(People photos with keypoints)

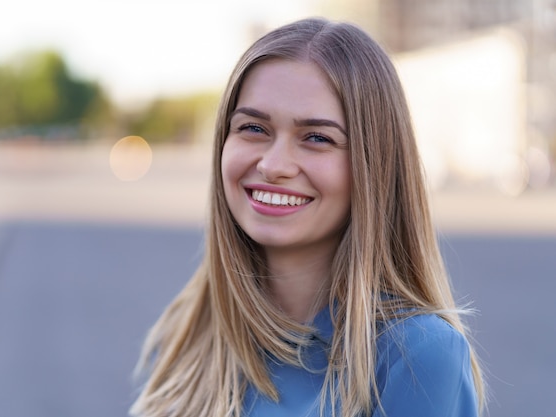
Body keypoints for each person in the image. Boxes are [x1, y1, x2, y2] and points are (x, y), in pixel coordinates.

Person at [130, 17, 485, 417]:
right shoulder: (189, 329)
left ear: (377, 166)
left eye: (317, 137)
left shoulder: (418, 355)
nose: (273, 164)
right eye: (253, 128)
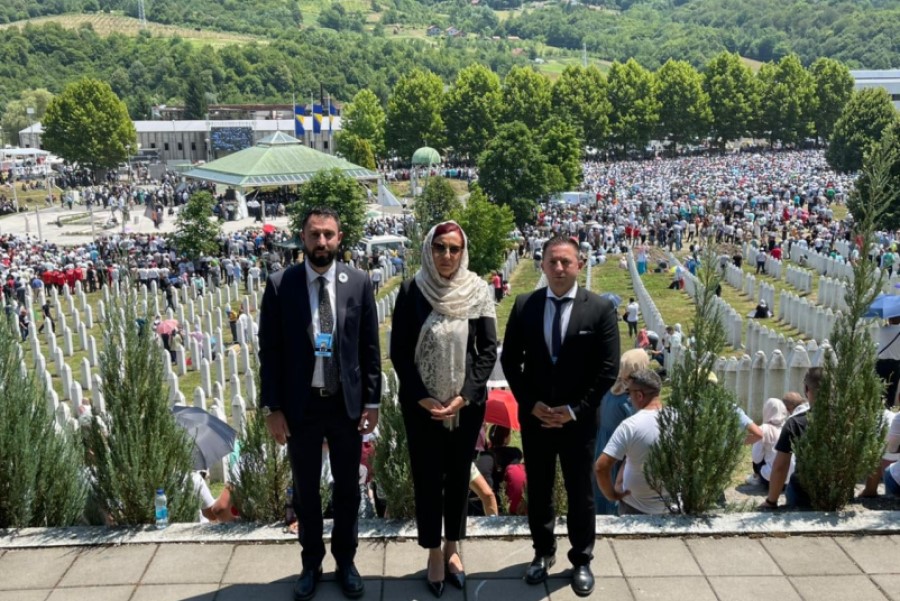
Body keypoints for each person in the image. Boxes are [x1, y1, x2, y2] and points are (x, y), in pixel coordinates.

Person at [258, 206, 381, 601]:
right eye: (314, 235)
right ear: (303, 238)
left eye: (329, 234)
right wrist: (272, 408)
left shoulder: (358, 282)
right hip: (302, 407)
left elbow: (369, 347)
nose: (322, 242)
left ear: (339, 238)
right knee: (306, 490)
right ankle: (311, 563)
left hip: (345, 407)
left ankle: (346, 560)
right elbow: (270, 351)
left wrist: (372, 401)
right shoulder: (281, 284)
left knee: (348, 489)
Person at [501, 235, 620, 598]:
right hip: (537, 418)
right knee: (539, 488)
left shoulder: (599, 309)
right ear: (542, 264)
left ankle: (581, 559)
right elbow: (511, 361)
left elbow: (608, 368)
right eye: (552, 261)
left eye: (566, 261)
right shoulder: (525, 305)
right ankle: (542, 552)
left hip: (578, 421)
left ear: (579, 264)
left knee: (580, 490)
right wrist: (531, 402)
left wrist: (574, 410)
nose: (559, 268)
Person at [390, 221, 498, 598]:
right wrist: (422, 396)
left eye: (454, 248)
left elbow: (486, 351)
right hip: (422, 407)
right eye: (440, 247)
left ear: (462, 251)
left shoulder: (478, 291)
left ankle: (454, 547)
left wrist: (463, 396)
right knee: (427, 477)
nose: (447, 255)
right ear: (428, 249)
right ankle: (433, 551)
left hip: (464, 407)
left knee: (457, 477)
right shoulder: (411, 291)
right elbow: (399, 352)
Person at [594, 369, 669, 515]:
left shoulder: (630, 426)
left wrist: (612, 495)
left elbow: (601, 467)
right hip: (673, 507)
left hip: (635, 508)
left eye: (629, 393)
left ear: (639, 395)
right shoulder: (680, 419)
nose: (629, 398)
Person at [593, 348, 649, 514]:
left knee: (601, 490)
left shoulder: (611, 388)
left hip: (603, 444)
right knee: (617, 488)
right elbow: (637, 426)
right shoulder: (628, 398)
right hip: (620, 451)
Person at [763, 368, 823, 510]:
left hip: (804, 494)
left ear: (806, 389)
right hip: (840, 490)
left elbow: (780, 466)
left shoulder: (796, 423)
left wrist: (771, 501)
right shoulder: (848, 419)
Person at [747, 398, 789, 488]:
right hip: (790, 480)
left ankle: (757, 477)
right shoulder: (789, 425)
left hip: (771, 480)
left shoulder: (763, 429)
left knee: (757, 458)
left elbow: (756, 458)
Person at [876, 315, 900, 409]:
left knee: (878, 389)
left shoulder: (883, 330)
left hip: (881, 363)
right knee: (891, 391)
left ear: (890, 319)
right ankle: (887, 409)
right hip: (895, 365)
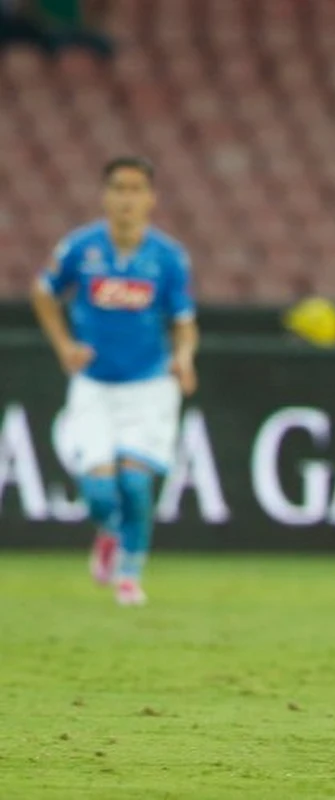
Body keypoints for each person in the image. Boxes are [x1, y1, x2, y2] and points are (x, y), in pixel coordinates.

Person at [30, 155, 198, 606]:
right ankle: (109, 531)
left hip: (149, 386)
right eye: (119, 189)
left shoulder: (167, 258)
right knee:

= TRY IT =
Set down exactly the lines from the start of the records through the line containing "left shoulder: (630, 426)", both included, and omit the pictures.

= RESPONSE =
Body keypoints for each person in the image. Boxes are [x1, y1, x2, y2] and points are (x, y), in pixel coordinates.

Person at [130, 17, 485, 417]:
right shoulder: (189, 329)
left ear: (377, 166)
left eye: (317, 137)
left shoulder: (418, 355)
nose: (273, 164)
right eye: (253, 128)
Body keypoints for each person in the image. Boxes are [x1, y1, x2, y2] and points are (x, y), in pixel coordinates.

Person at [258, 206, 381, 601]:
right eye: (314, 235)
right ear: (303, 238)
left eye: (329, 234)
right wrist: (272, 408)
left shoulder: (358, 282)
right hip: (302, 407)
left elbow: (369, 347)
nose: (322, 242)
left ear: (339, 238)
right knee: (306, 490)
right ankle: (311, 563)
left hip: (345, 407)
left ankle: (346, 560)
right elbow: (270, 351)
left wrist: (372, 401)
right shoulder: (281, 284)
left knee: (348, 489)
Person at [501, 235, 620, 598]:
right hip: (537, 418)
right knee: (539, 488)
left shoulder: (599, 309)
right ear: (542, 264)
left ankle: (581, 559)
right elbow: (511, 361)
left elbow: (608, 368)
right eye: (552, 261)
left eye: (566, 261)
right shoulder: (525, 305)
right ankle: (542, 552)
left hip: (578, 421)
left ear: (579, 264)
left knee: (580, 490)
right wrist: (531, 402)
left wrist: (574, 410)
nose: (559, 268)
Person at [390, 221, 498, 598]:
right wrist: (422, 396)
left eye: (454, 248)
left elbow: (486, 351)
right hip: (422, 407)
right eye: (440, 247)
left ear: (462, 251)
left shoulder: (478, 291)
left ankle: (454, 547)
left wrist: (463, 396)
right knee: (427, 477)
nose: (447, 255)
right ear: (428, 249)
right ankle: (433, 551)
left hip: (464, 407)
left knee: (457, 477)
right shoulder: (411, 291)
right elbow: (399, 352)
Person at [594, 369, 669, 515]:
left shoulder: (630, 426)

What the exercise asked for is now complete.